In: Math
Suppose you have been building a model using the k-means clustering algorithm and you keep finding that a certain variable is essentially ignored by the model (in other words, the variable is very similarly distributed across all clusters). Describe a method that can be used to exaggerate or minimize the impact of a variable when using k-means clustering. Why does this method work?
no additional info available, predictive analysis
Method?
A method that can be used to exaggerate or minimize the impact of a variable is Projected clustering.
What is Projected clustering, and why does it work?
Projected clustering is often used to cluster high dimensional data, when the variability among different variables is different, and on a different scale.

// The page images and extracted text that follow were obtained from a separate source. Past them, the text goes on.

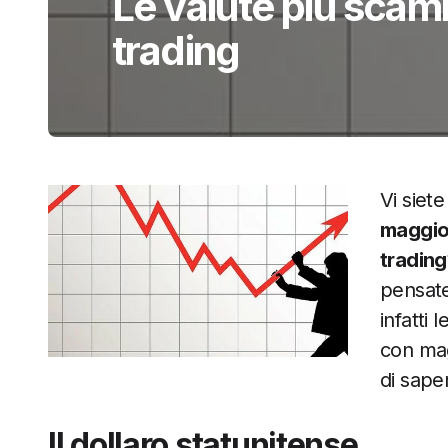
Le valute più scam
trading
Vi siet
maggio
trading
pensate
infatti
con mag
di sape
Il dollaro statunitense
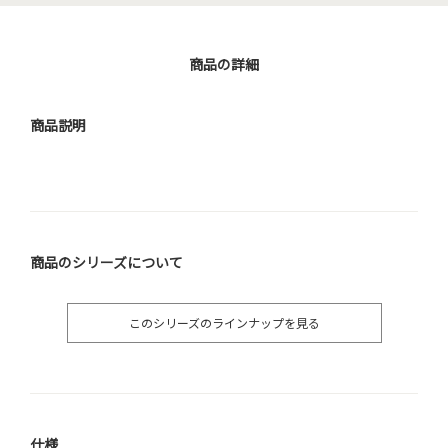
商品の詳細
商品説明
商品のシリーズについて
このシリーズのラインナップを見る
仕様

Projected clustering assigns each point in the dataset to a new unique cluster, but each cluster may also exist in different subspaces altogether. The general approach of using projected clustering is to use a special distance function (which may be user designed) together with a regular clustering algorithm.
For example, the PreDeCon algorithm which is used, often checks which attributes among the available ones seem to support a clustering for each of the available points, and then adjusts the distance function accordingly, such that the dimensions which have low variance are often amplified in the distance function.
If the distance function which is being used weights the attributes differently, but never with a 0 (and hence never ever drops the irrelevant attributes), the said algorithm is called a "soft"-projected clustering algorithm, signifiying that the number of variables never decreases, only their relevance is affected/ changed.